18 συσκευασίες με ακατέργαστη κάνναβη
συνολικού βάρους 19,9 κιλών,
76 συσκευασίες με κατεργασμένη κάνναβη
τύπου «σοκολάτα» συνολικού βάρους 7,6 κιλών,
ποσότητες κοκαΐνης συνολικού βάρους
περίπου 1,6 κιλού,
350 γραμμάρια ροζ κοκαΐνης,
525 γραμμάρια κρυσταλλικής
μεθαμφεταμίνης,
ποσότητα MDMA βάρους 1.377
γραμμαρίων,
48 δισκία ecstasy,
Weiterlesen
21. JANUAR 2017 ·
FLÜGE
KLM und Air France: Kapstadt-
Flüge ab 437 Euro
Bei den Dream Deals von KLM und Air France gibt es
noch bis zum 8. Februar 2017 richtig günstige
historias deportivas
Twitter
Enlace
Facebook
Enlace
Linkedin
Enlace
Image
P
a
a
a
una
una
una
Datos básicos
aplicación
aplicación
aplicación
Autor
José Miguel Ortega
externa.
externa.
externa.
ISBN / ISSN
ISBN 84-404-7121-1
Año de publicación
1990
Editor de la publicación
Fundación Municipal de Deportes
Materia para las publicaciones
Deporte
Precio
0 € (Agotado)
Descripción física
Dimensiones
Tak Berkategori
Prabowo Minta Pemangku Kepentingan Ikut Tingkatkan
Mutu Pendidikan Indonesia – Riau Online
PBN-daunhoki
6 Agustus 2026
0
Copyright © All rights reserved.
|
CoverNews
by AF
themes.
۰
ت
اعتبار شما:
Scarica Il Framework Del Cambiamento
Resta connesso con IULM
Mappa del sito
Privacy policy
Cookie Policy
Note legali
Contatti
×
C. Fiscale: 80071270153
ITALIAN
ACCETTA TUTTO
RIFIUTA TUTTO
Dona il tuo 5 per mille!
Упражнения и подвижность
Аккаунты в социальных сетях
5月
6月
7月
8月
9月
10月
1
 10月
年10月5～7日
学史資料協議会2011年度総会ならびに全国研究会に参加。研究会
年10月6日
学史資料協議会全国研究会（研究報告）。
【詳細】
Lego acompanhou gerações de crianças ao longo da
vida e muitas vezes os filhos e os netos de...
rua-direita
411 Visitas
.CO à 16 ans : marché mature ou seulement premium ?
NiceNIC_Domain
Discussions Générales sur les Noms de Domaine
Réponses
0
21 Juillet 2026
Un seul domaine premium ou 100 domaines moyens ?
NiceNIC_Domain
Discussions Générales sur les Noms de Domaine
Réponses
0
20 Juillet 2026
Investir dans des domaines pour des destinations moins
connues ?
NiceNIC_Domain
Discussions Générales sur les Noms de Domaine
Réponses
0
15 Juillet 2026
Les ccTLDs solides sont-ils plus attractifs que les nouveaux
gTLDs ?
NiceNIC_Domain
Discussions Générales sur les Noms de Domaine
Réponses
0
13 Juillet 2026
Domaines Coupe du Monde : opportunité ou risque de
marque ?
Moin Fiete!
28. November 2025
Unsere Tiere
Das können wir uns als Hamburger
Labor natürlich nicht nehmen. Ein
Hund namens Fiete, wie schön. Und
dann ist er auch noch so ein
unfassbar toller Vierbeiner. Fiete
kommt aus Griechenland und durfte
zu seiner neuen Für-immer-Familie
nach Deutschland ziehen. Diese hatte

§ **INSTRUCTIONS FOR THE TASK**:
Starting at the first line of the data and ending at the line containing "Flüge ab 437 Euro", write those lines out again, substituting "Mehr lesen" for "Weiterlesen" and changing nothing else.

§ **RESULT**:
18 συσκευασίες με ακατέργαστη κάνναβη
συνολικού βάρους 19,9 κιλών,
76 συσκευασίες με κατεργασμένη κάνναβη
τύπου «σοκολάτα» συνολικού βάρους 7,6 κιλών,
ποσότητες κοκαΐνης συνολικού βάρους
περίπου 1,6 κιλού,
350 γραμμάρια ροζ κοκαΐνης,
525 γραμμάρια κρυσταλλικής
μεθαμφεταμίνης,
ποσότητα MDMA βάρους 1.377
γραμμαρίων,
48 δισκία ecstasy,
Mehr lesen
21. JANUAR 2017 ·
FLÜGE
KLM und Air France: Kapstadt-
Flüge ab 437 Euro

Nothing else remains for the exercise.